(Element position data)

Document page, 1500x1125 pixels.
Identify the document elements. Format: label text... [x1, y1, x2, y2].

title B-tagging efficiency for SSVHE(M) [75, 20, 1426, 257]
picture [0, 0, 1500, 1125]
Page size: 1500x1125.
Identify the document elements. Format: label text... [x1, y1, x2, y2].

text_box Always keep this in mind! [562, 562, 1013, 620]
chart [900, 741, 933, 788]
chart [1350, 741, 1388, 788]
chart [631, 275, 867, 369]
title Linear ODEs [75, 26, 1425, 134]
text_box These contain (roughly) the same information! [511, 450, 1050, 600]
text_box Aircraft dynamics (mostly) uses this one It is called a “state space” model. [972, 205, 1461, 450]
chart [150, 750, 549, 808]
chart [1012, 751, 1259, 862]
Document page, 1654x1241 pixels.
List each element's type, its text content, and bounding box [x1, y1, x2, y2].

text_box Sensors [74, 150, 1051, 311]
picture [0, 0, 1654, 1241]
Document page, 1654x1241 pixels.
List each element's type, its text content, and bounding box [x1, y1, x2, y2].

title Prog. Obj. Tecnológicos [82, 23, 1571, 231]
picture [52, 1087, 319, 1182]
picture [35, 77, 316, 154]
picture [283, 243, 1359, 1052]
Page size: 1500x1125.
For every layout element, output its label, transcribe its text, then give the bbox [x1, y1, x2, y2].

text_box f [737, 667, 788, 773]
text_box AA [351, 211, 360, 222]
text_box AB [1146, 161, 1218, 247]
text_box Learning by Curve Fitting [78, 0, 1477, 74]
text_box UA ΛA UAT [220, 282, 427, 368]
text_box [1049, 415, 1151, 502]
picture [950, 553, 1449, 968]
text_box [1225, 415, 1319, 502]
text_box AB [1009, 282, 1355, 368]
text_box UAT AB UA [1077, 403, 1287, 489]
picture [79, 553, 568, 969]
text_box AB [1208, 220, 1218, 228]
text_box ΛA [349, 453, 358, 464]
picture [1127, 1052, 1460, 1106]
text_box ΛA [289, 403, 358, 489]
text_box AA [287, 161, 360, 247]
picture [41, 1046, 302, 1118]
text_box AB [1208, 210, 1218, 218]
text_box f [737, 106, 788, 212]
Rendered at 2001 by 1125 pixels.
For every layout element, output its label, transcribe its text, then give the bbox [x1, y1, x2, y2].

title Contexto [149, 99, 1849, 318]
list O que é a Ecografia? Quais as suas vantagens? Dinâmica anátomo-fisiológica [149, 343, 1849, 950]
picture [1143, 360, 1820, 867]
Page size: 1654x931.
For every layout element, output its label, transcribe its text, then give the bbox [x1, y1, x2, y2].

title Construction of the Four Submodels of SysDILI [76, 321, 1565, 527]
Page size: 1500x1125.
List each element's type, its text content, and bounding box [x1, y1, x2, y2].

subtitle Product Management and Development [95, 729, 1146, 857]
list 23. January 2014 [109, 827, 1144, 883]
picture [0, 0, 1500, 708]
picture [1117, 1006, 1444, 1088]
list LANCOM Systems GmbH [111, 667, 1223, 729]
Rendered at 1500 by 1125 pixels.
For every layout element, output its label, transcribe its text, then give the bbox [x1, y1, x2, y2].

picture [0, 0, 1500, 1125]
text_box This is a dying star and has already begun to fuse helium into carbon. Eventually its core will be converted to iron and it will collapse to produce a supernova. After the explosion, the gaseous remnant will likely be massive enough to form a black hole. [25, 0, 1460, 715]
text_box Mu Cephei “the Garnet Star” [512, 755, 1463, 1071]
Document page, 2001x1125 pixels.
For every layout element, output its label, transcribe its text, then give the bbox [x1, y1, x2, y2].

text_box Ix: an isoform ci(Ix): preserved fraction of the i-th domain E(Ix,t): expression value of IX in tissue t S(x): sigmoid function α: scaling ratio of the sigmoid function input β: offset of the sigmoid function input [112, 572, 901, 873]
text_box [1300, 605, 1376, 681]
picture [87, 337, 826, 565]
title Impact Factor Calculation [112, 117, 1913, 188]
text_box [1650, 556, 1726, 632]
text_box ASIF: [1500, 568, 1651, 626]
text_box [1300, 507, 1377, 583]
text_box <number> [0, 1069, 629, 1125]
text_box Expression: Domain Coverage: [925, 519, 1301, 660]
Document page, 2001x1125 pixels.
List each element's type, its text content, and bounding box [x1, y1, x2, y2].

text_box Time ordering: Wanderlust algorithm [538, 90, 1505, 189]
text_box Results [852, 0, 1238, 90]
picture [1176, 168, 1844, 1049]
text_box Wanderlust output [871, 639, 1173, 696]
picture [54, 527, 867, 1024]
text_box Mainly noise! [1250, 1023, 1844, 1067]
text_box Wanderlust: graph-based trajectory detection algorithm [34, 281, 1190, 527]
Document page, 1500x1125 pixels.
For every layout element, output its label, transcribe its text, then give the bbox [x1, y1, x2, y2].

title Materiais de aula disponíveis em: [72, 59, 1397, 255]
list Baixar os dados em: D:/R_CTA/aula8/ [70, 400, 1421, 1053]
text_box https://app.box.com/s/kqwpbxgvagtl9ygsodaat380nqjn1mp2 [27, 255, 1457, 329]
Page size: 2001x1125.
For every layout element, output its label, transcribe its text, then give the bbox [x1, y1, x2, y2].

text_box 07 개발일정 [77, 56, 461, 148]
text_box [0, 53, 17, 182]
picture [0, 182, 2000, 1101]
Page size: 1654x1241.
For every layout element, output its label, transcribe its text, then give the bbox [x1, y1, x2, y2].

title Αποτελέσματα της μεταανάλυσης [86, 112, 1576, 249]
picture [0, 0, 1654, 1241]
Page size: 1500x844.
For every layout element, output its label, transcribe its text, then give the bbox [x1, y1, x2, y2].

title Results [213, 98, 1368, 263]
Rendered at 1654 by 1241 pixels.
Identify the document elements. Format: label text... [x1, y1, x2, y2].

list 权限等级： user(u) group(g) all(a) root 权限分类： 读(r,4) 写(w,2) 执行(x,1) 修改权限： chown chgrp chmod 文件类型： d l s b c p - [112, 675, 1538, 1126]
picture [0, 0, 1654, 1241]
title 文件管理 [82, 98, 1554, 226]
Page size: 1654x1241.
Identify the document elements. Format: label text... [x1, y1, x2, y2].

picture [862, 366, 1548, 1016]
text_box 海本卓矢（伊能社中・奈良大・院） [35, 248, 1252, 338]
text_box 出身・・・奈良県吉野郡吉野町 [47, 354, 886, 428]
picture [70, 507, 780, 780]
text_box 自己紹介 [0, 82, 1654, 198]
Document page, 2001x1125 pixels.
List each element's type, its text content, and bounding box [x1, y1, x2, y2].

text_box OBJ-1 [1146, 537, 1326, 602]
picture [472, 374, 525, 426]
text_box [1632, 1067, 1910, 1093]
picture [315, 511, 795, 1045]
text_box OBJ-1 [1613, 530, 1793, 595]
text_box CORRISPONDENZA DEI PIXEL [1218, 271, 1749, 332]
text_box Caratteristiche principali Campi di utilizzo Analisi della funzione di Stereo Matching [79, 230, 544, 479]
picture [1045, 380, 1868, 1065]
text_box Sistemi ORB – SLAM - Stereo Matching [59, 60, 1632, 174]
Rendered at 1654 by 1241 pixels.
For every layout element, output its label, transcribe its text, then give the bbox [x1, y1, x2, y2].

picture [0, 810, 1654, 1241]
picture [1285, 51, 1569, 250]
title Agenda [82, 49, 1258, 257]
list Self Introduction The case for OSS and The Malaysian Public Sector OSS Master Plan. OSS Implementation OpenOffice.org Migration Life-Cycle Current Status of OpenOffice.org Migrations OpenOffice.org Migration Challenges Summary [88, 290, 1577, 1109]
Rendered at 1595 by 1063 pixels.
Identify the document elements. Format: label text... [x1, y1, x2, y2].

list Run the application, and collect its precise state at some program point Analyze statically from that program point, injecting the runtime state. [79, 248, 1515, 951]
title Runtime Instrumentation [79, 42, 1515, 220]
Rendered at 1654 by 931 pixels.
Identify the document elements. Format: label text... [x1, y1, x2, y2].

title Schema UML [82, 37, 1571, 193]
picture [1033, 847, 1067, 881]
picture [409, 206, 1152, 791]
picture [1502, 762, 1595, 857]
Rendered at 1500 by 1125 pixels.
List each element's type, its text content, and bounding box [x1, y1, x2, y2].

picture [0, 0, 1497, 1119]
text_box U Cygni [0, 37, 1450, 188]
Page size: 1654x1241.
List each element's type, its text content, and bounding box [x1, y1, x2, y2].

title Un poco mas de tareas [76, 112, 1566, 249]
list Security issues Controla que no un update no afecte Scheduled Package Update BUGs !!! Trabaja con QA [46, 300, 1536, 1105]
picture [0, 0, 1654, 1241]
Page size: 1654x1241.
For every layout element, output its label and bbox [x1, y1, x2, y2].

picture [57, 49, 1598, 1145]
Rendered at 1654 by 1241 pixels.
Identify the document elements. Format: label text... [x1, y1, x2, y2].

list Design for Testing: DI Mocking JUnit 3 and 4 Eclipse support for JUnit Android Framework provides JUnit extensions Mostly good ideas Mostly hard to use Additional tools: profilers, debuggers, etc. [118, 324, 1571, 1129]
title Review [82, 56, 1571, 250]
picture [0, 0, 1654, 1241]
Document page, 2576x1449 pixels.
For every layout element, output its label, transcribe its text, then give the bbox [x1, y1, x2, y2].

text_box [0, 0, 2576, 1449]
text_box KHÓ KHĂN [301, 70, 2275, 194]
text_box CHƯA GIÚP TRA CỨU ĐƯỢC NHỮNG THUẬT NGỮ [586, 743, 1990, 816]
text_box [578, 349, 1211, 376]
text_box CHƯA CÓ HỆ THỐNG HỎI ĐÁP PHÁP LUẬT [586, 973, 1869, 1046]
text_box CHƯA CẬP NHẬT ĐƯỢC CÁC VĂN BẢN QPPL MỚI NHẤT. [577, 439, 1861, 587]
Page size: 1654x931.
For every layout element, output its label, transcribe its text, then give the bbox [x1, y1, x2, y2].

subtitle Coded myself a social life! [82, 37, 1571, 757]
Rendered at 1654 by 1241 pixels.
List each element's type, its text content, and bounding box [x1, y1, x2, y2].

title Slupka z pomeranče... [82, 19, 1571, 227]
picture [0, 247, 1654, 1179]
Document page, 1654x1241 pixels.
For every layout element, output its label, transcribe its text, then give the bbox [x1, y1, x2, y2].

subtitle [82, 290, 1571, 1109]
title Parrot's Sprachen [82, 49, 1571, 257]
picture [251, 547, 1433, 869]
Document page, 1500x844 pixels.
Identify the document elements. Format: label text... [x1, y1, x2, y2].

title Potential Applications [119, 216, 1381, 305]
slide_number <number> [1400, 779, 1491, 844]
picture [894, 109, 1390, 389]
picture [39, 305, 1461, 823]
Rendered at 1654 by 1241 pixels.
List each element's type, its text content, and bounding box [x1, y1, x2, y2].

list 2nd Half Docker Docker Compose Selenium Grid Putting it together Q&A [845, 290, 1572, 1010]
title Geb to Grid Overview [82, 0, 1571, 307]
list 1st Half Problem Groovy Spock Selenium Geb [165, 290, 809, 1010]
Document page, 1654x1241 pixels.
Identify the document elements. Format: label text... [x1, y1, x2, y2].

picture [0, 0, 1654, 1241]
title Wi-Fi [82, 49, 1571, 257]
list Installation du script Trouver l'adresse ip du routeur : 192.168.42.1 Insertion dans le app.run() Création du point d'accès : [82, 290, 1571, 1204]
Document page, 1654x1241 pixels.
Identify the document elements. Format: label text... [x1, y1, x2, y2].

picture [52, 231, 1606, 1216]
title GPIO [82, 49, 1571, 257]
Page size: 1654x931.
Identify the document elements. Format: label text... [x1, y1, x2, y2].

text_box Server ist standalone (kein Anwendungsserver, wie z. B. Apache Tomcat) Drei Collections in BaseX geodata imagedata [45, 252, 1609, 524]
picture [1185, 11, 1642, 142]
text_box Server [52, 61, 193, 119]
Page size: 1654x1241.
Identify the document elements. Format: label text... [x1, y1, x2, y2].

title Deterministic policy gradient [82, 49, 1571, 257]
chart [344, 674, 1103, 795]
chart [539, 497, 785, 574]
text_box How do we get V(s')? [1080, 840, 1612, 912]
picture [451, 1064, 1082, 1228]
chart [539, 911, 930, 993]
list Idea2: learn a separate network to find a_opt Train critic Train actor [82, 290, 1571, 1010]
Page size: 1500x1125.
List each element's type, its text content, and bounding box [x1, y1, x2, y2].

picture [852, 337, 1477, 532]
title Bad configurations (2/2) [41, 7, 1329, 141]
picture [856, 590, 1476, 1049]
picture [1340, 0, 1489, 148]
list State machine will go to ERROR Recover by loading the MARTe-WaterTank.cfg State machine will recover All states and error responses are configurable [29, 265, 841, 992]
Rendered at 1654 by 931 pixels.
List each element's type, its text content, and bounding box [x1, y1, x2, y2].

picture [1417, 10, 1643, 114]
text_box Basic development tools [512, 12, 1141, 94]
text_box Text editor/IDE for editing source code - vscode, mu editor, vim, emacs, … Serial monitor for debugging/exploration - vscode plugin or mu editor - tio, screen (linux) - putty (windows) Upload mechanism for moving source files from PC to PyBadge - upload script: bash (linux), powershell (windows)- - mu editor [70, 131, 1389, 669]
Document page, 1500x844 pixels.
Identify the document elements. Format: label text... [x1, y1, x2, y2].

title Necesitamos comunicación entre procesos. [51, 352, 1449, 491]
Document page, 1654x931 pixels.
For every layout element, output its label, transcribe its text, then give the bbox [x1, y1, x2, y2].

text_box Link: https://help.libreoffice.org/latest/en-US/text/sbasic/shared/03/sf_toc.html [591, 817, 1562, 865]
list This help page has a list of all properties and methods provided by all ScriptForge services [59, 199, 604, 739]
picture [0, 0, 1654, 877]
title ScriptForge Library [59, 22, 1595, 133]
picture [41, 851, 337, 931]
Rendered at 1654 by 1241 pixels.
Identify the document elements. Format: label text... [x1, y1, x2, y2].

» Requirements: Repeat the lines above, from the first one through the line holding "chart [1012, 751, 1259, 862]", inclusive.

» Task result:
Document page, 1500x1125 pixels.
Identify the document elements. Format: label text... [x1, y1, x2, y2].

title B-tagging efficiency for SSVHE(M) [75, 20, 1426, 257]
picture [0, 0, 1500, 1125]
Page size: 1500x1125.
Identify the document elements. Format: label text... [x1, y1, x2, y2].

text_box Always keep this in mind! [562, 562, 1013, 620]
chart [900, 741, 933, 788]
chart [1350, 741, 1388, 788]
chart [631, 275, 867, 369]
title Linear ODEs [75, 26, 1425, 134]
text_box These contain (roughly) the same information! [511, 450, 1050, 600]
text_box Aircraft dynamics (mostly) uses this one It is called a “state space” model. [972, 205, 1461, 450]
chart [150, 750, 549, 808]
chart [1012, 751, 1259, 862]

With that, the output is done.